**Document section:**
Segment Open

Niclas Stierlin

Personal information
- Date of birth: 22 January 2000 (age 26)
- Place of birth: Mannheim, Germany
- Height: 1.82 m (6 ft 0 in)
- Position: Midfielder

Team information
- Current team: Hallescher FC
- Number: 13

Youth career
- FV Hofheim
- VfB Lampertheim
- 0000–2008: Waldhof Mannheim
- 2008–2017: 1. FC Kaiserslautern
- 2017–2019: RB Leipzig

Senior career*
- Years: Team / Apps / (Gls)
- 2018–2019: RB Leipzig / 0 / (0)
- 2019–2021: SpVgg Unterhaching / 49 / (3)
- 2021–2024: MSV Duisburg / 79 / (2)
- 2024–: Hallescher FC / 74 / (18)

International career
- 2017–2018: Germany U18 / 4 / (2)
- 2018: Germany U19 / 2 / (0)

= Niclas Stierlin =

German footballer

Niclas Stierlin (born 22 January 2000) is a German professional footballer who plays as a midfielder for Hallescher FC.

Segment Closed

[Records from a dataset]
Segment Open

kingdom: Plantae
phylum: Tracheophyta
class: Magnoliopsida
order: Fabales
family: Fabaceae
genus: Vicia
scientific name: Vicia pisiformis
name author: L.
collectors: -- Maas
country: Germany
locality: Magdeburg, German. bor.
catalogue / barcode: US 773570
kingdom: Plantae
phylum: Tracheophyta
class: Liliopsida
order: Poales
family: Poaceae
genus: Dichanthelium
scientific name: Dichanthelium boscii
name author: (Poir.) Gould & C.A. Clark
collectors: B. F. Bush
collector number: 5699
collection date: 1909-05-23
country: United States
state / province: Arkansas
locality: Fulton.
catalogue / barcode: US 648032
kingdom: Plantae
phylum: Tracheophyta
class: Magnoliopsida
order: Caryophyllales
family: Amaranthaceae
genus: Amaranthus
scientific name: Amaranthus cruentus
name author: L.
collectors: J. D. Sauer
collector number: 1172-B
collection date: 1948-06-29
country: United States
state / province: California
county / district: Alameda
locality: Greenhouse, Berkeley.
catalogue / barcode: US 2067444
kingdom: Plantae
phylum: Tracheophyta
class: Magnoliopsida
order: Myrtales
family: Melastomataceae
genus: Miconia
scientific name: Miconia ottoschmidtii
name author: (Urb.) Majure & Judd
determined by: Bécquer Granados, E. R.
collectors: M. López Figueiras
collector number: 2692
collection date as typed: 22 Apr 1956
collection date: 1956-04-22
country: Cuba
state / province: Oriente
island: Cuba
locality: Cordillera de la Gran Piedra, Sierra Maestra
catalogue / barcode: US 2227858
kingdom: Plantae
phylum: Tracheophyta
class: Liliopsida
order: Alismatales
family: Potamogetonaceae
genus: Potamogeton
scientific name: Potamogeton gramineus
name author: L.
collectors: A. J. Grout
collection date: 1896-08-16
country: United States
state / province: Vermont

Segment Closed

**Directions:**
**a.** What shirt number does Niclas Stierlin wear at his current team, according to the Niclas Stierlin profile?
**b.** Translate this sentence from the Niclas Stierlin profile into Spanish: "Niclas Stierlin (born 22 January 2000) is a German professional footballer who plays as a midfielder for Hallescher FC."
**c.** List every club in the youth career section of the Niclas Stierlin profile.

**Expected outputs:**
**a.** 13

**b.** Niclas Stierlin (nacido el 22 de enero de 2000) es un futbolista profesional alemán que juega como centrocampista en el Hallescher FC.

**c.** FV Hofheim, VfB Lampertheim, Waldhof Mannheim, 1. FC Kaiserslautern, RB Leipzig